▶ **DATA EXTRACT**:
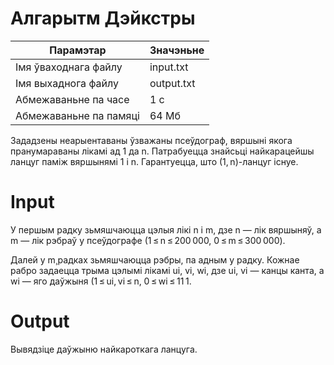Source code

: # Алгарытм Дэйкстры

|        Парамэтар        |   Значэньне   |
|  --------------------   | ------------- |
|  Імя ўваходнага файлу   |   input.txt   |
|   Імя выхаднога файлу   |   output.txt  |
|   Абмежаваньне па часе  |      1 с      |
|  Абмежаваньне па памяці |   64 Мб       |

Зададзены неарыентаваны ўзважаны псеўдограф, вяршыні якога пранумараваны лікамі ад 1 да n. Патрабуецца знайсьці найкарацейшы ланцуг паміж вяршынямі 1 і n. Гарантуецца, што (1, n)-ланцуг існуе.

# Іnput
У першым радку зьмяшчаюцца цэлыя лікі n і m, дзе n — лік вяршыняў, а m — лік рэбраў у псеўдографе (1 ≤ n ≤ 200 000, 0 ≤ m ≤ 300 000).

Далей у m¸радках зьмяшчаюцца рэбры, па адным у радку. Кожнае рабро задаецца трыма цэлымі лікамі uі, vі, wі, дзе uі, vі — канцы канта, а wі — яго даўжыня (1 ≤ uі, vі ≤ n, 0 ≤ wі ≤ 11 1.

# Output
Вывядзіце даўжыню найкароткага ланцуга.
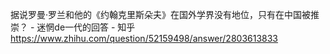 据说罗曼·罗兰和他的《约翰克里斯朵夫》在国外学界没有地位，只有在中国被推崇？ - 迷惘de一代的回答 - 知乎
https://www.zhihu.com/question/52159498/answer/2803613833
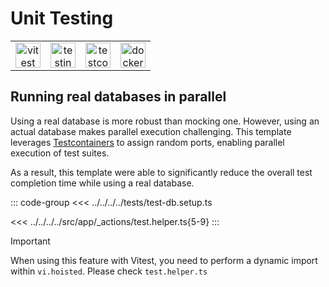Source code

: # Unit Testing

|                                                             |                                                                               |                                                                             |                                                             |
| :---------------------------------------------------------: | :---------------------------------------------------------------------------: | :-------------------------------------------------------------------------: | :---------------------------------------------------------: |
| <img src="/images/libs/vitest.png" alt="vitest" width="40"> | <img src="/images/libs/testing-library.png" alt="testing-library" width="40"> | <img src="/images/libs/testcontainers.png" alt="testcontainers" width="40"> | <img src="/images/libs/docker.png" alt="docker" width="40"> |

## Running real databases in parallel <Badge type="tip" text="Best Practice" />

Using a real database is more robust than mocking one. However, using an actual database makes parallel execution challenging. This template leverages [Testcontainers](https://testcontainers.com/) to assign random ports, enabling parallel execution of test suites.

As a result, this template were able to significantly reduce the overall test completion time while using a real database.

::: code-group
<<< ../../../../tests/test-db.setup.ts

<!-- prettier-ignore -->
<<< ../../../../src/app/_actions/test.helper.ts{5-9}
:::

> [!IMPORTANT]
> When using this feature with Vitest, you need to perform a dynamic import within `vi.hoisted`. Please check `test.helper.ts`

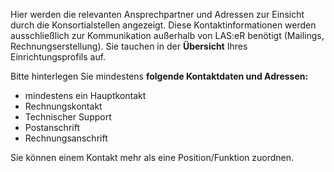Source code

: Hier werden die relevanten Ansprechpartner und Adressen zur Einsicht durch die Konsortialstellen angezeigt.
Diese Kontaktinformationen werden ausschließlich zur Kommunikation außerhalb von LAS:eR benötigt (Mailings, Rechnungserstellung). Sie tauchen in der **Übersicht** Ihres Einrichtungsprofils auf. 
  
Bitte hinterlegen Sie mindestens **folgende Kontaktdaten und Adressen:**

* mindestens ein Hauptkontakt
* Rechnungskontakt
* Technischer Support
* Postanschrift
* Rechnungsanschrift

Sie können einem Kontakt mehr als eine Position/Funktion zuordnen.

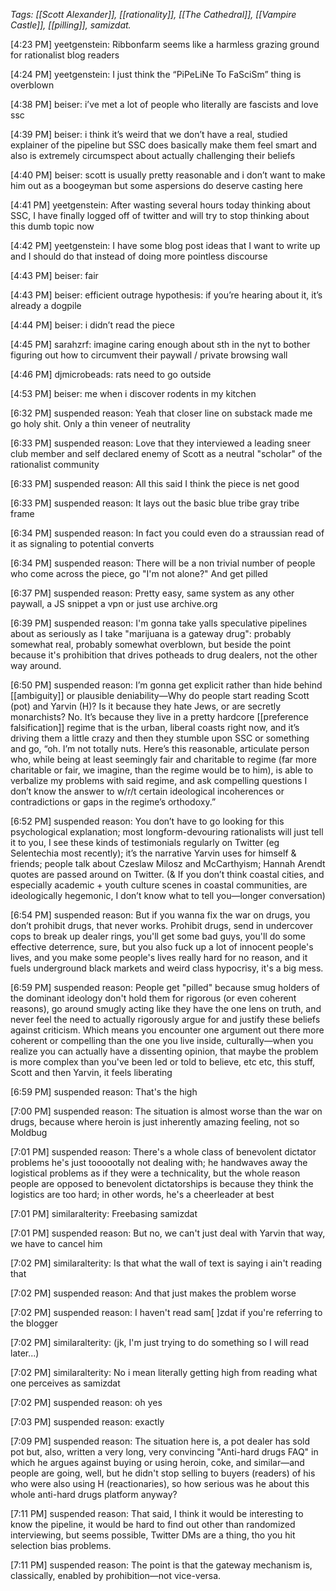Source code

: _Tags: [[Scott Alexander]], [[rationality]], [[The Cathedral]], [[Vampire Castle]], [[pilling]], samizdat._

[4:23 PM] yeetgenstein: Ribbonfarm seems like a harmless grazing ground for rationalist blog readers

[4:24 PM] yeetgenstein: I just think the “PiPeLiNe To FaSciSm” thing is overblown

[4:38 PM] beiser: i’ve met a lot of people who literally are fascists and love ssc

[4:39 PM] beiser: i think it’s weird that we don’t have a real, studied explainer of the pipeline but SSC does basically make them feel smart and also is extremely circumspect about actually challenging their beliefs

[4:40 PM] beiser: scott is usually pretty reasonable and i don’t want to make him out as a boogeyman but some aspersions do deserve casting here

[4:41 PM] yeetgenstein: After wasting several hours today thinking about SSC, I have finally logged off of twitter and will try to stop thinking about this dumb topic now

[4:42 PM] yeetgenstein: I have some blog post ideas that I want to write up and I should do that instead of doing more pointless discourse

[4:43 PM] beiser: fair

[4:43 PM] beiser: efficient outrage hypothesis: if you’re hearing about it, it’s already a dogpile

[4:44 PM] beiser: i didn’t read the piece

[4:45 PM] sarahzrf: imagine caring enough about sth in the nyt to bother figuring out how to circumvent their paywall / private browsing wall

[4:46 PM] djmicrobeads: rats need to go outside

[4:53 PM] beiser: me when i discover rodents in my kitchen

[6:32 PM] suspended reason: Yeah that closer line on substack made me go holy shit. Only a thin veneer of neutrality

[6:33 PM] suspended reason: Love that they interviewed a leading sneer club member and self declared enemy of Scott as a neutral "scholar" of the rationalist community

[6:33 PM] suspended reason: All this said I think the piece is net good

[6:33 PM] suspended reason: It lays out the basic blue tribe gray tribe frame

[6:34 PM] suspended reason: In fact you could even do a straussian read of it as signaling to potential converts

[6:34 PM] suspended reason: There will be a non trivial number of people who come across the piece, go "I'm not alone?" And get pilled

[6:37 PM] suspended reason: Pretty easy, same system as any other paywall, a JS snippet a vpn or just use archive.org

[6:39 PM] suspended reason: I'm gonna take yalls speculative pipelines about as seriously as I take "marijuana is a gateway drug": probably somewhat real, probably somewhat overblown, but beside the point because it's prohibition that drives potheads to drug dealers, not the other way around.

[6:50 PM] suspended reason: I’m gonna get explicit rather than hide behind  [[ambiguity]] or plausible deniability—Why do people start reading Scott (pot) and Yarvin (H)? Is it because they hate Jews, or are secretly monarchists? No. It’s because they live in a pretty hardcore [[preference falsification]] regime that is the urban, liberal coasts right now, and it’s driving them a little crazy and then they stumble upon SSC or something and go, “oh. I’m not totally nuts. Here’s this reasonable, articulate person who, while being at least seemingly fair and charitable to regime (far more charitable or fair, we imagine, than the regime would be to him), is able to verbalize my problems with said regime, and ask compelling questions I don’t know the answer to w/r/t certain ideological incoherences or contradictions or gaps in the regime’s orthodoxy.”

[6:52 PM] suspended reason: You don’t have to go looking for this psychological explanation; most longform-devouring rationalists will just tell it to you, I see these kinds of testimonials regularly on Twitter (eg Selentechia most recently); it’s the narrative Yarvin uses for himself & friends; people talk about Czeslaw Milosz and McCarthyism; Hannah Arendt quotes are passed around on Twitter. (& If you don’t think coastal cities, and especially academic + youth culture scenes in coastal communities, are ideologically hegemonic, I don’t know what to tell you—longer conversation)

[6:54 PM] suspended reason: But if you wanna fix the war on drugs, you don’t prohibit drugs, that never works. Prohibit drugs, send in undercover cops to break up dealer rings, you'll get some bad guys, you'll do some effective deterrence, sure, but you also fuck up a lot of innocent people's lives, and you make some people's lives really hard for no reason, and it fuels underground black markets and weird class hypocrisy, it's a big mess.

[6:59 PM] suspended reason: People get "pilled" because smug holders of the dominant ideology don't hold them for rigorous (or even coherent reasons), go around smugly acting like they have the one lens on truth, and never feel the need to actually rigorously argue for and justify these beliefs against criticism. Which means you encounter one argument out there more coherent or compelling than the one you live inside, culturally—when you realize you can actually have a dissenting opinion, that maybe the problem is more complex than you've been led or told to believe, etc etc, this stuff, Scott and then Yarvin, it feels liberating

[6:59 PM] suspended reason: That's the high

[7:00 PM] suspended reason: The situation is almost worse than the war on drugs, because where heroin is just inherently amazing feeling, not so Moldbug

[7:01 PM] suspended reason: There's a whole class of benevolent dictator problems he's just toooootally not dealing with; he handwaves away the logistical problems as if they were a technicality, but the whole reason people are opposed to benevolent dictatorships is because they think the logistics are too hard; in other words, he's a cheerleader at best

[7:01 PM] similaralterity: Freebasing samizdat

[7:01 PM] suspended reason: But no, we can't just deal with Yarvin that way, we have to cancel him

[7:02 PM] similaralterity: Is that what the wall of text is saying i ain't reading that

[7:02 PM] suspended reason: And that just makes the problem worse

[7:02 PM] suspended reason: I haven't read sam[ ]zdat if you're referring to the blogger

[7:02 PM] similaralterity: (jk, I'm just trying to do something so I will read later...)

[7:02 PM] similaralterity: No i mean literally getting high from reading what one perceives as samizdat

[7:02 PM] suspended reason: oh yes

[7:03 PM] suspended reason: exactly

[7:09 PM] suspended reason: The situation here is, a pot dealer has sold pot but, also, written a very long, very convincing "Anti-hard drugs FAQ" in which he argues against buying or using heroin, coke, and similar—and people are going, well, but he didn't stop selling to buyers (readers) of his who were also using H (reactionaries), so how serious was he about this whole anti-hard drugs platform anyway?

[7:11 PM] suspended reason: That said, I think it would be interesting to know the pipeline, it would be hard to find out other than randomized interviewing, but seems possible, Twitter DMs are a thing, tho you hit selection bias problems.

[7:11 PM] suspended reason: The point is that the gateway mechanism is, classically, enabled by prohibition—not vice-versa.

▶ **TASK DETAILS**: Which lines above hold the string "helper"? Copy each of them.

▶ **EXERCISE OUTPUT**:
<<< ../../../../src/app/_actions/test.helper.ts{5-9}
> When using this feature with Vitest, you need to perform a dynamic import within `vi.hoisted`. Please check `test.helper.ts`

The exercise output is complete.